“They shall control the winds and be lords of the deserts. And any traveler who strays across their land shall be doomed.”
This is going to be a difficult review to write because I was really not into a huge chunk of this book but then the good parts got really good.
Our story begins in early nineteenth century Cairo in the middle of the Napoleonic invasion of Egypt. Our main character, Nahri, has grown up on the streets with no knowledge of where she comes from or who her parents are. She thieves and lies to make a living with dreams of saving up enough to send herself off to study to be a physician. After a ritual that she thought was made-up goes awry and she accidentally summons an ancient warrior to her side and monsters on her trail, Nahri must race to the magical city of Daevabad for safety.
The setting is honestly what sold me on this book. While I have read urban fantasies and other magical stories that take place in a more contemporary setting, I have never come across one that pulls you into Egypt. The story pretty quickly pulls away from that Cairo setting and moves to the fictional city of Daevabad but it also has a very distinct Middle Eastern/Egyptian feel to it.
There was only one thing that killed a lot of this book for me but it was a pretty big thing: the characters.
I felt like there was a lot missing from the characters and their development and the development of some of the relationships. There was some good foundation for Narhri’s character in the beginning of the story. She is strong-willed, intelligent, and ambitious but still at the bottom of the food chain. She is very much a person that is ready to blaze her own path in life once she finds her footing. But once she got on the way to Daevabad, it seemed like all character development stopped.

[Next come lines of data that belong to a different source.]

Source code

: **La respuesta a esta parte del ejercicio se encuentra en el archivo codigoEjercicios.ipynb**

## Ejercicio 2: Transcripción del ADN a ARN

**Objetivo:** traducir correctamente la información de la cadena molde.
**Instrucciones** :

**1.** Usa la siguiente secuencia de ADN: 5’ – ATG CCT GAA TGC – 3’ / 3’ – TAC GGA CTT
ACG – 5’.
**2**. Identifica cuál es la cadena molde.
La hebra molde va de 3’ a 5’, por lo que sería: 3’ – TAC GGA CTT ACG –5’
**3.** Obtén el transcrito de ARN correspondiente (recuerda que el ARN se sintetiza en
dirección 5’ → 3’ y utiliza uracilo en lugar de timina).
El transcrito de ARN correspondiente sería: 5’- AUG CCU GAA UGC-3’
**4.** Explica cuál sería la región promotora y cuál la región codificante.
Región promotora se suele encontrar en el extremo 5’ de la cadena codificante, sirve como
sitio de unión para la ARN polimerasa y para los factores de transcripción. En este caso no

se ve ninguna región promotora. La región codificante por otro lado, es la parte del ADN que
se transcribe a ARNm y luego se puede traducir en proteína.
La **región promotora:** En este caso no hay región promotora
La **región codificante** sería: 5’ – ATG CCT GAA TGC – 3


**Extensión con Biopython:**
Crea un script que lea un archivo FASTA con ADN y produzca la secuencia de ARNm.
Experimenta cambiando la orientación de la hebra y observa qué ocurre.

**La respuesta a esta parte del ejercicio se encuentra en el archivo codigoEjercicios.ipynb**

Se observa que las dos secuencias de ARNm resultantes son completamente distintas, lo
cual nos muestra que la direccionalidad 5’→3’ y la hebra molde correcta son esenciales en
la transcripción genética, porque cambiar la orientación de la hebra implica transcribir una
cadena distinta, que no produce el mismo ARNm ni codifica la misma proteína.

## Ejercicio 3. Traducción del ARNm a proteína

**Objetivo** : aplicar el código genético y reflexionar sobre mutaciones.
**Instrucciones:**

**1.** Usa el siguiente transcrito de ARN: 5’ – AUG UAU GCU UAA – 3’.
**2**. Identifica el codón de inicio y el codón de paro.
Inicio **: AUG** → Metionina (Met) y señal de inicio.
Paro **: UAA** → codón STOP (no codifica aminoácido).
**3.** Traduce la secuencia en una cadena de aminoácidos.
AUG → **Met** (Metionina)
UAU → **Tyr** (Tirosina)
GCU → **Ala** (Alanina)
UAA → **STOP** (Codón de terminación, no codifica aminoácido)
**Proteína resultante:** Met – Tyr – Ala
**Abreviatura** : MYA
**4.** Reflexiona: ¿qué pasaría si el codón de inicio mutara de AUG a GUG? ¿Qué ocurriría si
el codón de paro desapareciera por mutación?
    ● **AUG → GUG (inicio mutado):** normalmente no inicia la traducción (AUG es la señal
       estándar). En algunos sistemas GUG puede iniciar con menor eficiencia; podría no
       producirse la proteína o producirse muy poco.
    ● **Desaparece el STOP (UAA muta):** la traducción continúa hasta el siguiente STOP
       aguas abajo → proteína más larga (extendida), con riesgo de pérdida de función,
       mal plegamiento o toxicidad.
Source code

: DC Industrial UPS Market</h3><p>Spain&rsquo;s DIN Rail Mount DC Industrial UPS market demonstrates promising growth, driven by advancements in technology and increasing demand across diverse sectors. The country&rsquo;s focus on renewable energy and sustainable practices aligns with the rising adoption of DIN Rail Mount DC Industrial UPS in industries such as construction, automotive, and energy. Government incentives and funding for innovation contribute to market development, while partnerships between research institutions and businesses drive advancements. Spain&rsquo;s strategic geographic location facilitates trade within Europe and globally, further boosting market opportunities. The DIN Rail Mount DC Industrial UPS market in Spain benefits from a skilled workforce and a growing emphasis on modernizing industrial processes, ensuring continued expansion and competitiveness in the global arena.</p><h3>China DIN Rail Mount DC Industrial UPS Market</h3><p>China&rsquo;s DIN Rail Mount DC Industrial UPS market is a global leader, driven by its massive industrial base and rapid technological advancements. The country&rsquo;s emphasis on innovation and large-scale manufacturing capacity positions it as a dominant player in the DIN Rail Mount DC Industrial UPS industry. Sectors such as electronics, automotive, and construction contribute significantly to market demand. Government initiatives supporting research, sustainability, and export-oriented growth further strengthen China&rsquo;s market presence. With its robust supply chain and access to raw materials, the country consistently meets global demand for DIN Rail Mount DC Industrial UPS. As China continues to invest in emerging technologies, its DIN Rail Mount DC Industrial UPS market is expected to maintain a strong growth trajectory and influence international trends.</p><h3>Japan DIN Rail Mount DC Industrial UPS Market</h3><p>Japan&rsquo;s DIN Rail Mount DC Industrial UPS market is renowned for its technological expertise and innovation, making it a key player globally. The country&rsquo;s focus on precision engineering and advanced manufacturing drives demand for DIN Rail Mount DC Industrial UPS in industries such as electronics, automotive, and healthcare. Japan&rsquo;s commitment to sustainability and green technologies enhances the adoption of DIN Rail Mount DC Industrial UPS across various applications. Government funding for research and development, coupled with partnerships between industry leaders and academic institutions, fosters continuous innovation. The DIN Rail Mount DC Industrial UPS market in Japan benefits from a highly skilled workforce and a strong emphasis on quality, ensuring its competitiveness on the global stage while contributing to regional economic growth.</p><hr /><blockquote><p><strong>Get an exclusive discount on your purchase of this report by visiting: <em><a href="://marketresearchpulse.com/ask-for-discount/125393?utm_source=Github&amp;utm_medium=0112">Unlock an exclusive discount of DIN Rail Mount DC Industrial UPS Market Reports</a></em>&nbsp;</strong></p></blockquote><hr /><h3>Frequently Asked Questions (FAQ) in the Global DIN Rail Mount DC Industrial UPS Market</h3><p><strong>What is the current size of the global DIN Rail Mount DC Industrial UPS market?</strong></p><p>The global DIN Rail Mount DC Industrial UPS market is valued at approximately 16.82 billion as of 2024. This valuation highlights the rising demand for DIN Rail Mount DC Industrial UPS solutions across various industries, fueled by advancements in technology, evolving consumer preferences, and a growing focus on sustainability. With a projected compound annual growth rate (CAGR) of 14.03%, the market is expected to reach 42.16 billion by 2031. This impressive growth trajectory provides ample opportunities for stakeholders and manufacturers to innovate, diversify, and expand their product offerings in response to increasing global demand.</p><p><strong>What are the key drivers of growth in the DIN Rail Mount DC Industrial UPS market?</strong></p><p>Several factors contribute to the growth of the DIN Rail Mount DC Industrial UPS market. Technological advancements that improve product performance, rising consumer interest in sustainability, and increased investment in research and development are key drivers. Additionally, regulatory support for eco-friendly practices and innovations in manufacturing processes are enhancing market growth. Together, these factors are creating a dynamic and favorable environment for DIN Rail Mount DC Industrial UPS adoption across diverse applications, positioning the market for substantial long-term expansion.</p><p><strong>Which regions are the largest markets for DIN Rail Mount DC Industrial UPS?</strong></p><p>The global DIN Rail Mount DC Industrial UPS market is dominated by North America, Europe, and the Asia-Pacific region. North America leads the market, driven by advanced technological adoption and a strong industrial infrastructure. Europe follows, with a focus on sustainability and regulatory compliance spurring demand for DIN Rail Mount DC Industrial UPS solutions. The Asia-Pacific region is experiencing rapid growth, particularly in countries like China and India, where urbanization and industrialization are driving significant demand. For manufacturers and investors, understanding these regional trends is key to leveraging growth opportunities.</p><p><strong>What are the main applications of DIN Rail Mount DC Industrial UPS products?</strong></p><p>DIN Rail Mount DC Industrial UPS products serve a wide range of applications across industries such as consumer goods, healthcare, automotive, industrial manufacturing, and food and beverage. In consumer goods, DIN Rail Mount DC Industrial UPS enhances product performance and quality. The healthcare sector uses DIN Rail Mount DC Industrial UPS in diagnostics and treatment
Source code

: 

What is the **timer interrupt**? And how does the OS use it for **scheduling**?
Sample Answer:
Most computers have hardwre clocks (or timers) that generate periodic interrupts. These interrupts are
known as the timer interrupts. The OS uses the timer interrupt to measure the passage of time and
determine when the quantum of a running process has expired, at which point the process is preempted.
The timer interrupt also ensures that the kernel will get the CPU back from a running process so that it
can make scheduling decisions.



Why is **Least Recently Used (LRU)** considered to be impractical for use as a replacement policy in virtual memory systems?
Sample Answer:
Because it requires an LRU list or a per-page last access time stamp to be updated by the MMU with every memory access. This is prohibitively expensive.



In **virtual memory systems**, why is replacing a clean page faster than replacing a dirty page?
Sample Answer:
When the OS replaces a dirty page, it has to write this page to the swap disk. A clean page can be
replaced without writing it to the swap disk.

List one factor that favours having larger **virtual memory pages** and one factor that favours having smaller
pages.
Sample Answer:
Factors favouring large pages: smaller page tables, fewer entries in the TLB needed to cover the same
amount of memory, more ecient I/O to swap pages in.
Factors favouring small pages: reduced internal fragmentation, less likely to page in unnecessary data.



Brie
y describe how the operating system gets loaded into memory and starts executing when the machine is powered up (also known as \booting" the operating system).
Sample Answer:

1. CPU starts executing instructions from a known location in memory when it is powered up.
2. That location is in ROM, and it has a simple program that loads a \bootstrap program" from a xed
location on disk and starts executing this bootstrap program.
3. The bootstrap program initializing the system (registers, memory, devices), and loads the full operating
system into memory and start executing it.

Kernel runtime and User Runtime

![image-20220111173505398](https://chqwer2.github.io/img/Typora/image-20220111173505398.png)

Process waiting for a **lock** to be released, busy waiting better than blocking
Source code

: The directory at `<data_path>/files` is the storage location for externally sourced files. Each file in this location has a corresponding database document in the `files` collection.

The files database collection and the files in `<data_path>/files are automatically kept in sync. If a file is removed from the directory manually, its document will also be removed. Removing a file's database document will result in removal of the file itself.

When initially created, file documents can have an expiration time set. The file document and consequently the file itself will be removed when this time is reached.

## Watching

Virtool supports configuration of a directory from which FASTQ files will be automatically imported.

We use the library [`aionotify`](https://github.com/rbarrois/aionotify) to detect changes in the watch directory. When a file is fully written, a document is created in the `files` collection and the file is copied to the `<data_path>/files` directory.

Her travelling to Daevabad with Dara took up I would guess maybe close to 200 pages (divided between her POV and the second POV character, Ali). That is a pretty high page count and I honestly don’t feel like it was well-used. I felt like that time was intended to be spent setting up Dara and Nahri’s romantic interest in each other but I never felt any chemistry between them.
Because of this a very large part of the book dragged a lot for me and I almost DNF’d because I just did not care about the people. This is a very character driven story so for the characterizations and developments to be lacking hurt the quality of the book a lot.
What makes this book difficult for me to rate and review is that for a lot of it I was convinced it was going to be a very low rating. Then there was the last 100-150 pages which were AWESOME. Everything came together and so many things were pushed way further than I ever expected them to be pushed and I loved every single page there at the end. Where I was forcing myself to read a few pages at a time for most of the book, suddenly I was sucked in and could not put the book down.
Some of my frustrations at the characterizations can almost be forgiven with this section because, after reading it, I felt like the characterizations as they stood worked really perfectly for setting up those final scenes. This goes especially for Dara, who I felt like his character could use some work early in the book because I was oddly getting a bit of an Edward Cullen vibe from him (“ugh, I’m such a monster, don’t love me Nahri, ugh, I’m so horrible but oddly super attractive, uuuuggghh”). But it just worked with the way the ending unfolded.
If I am going off of how eager I now am to read the final book in this series, The City of Brass gets all the stars. But seeing as I did struggle through a lot of it, I am going to meet somewhere in the middle.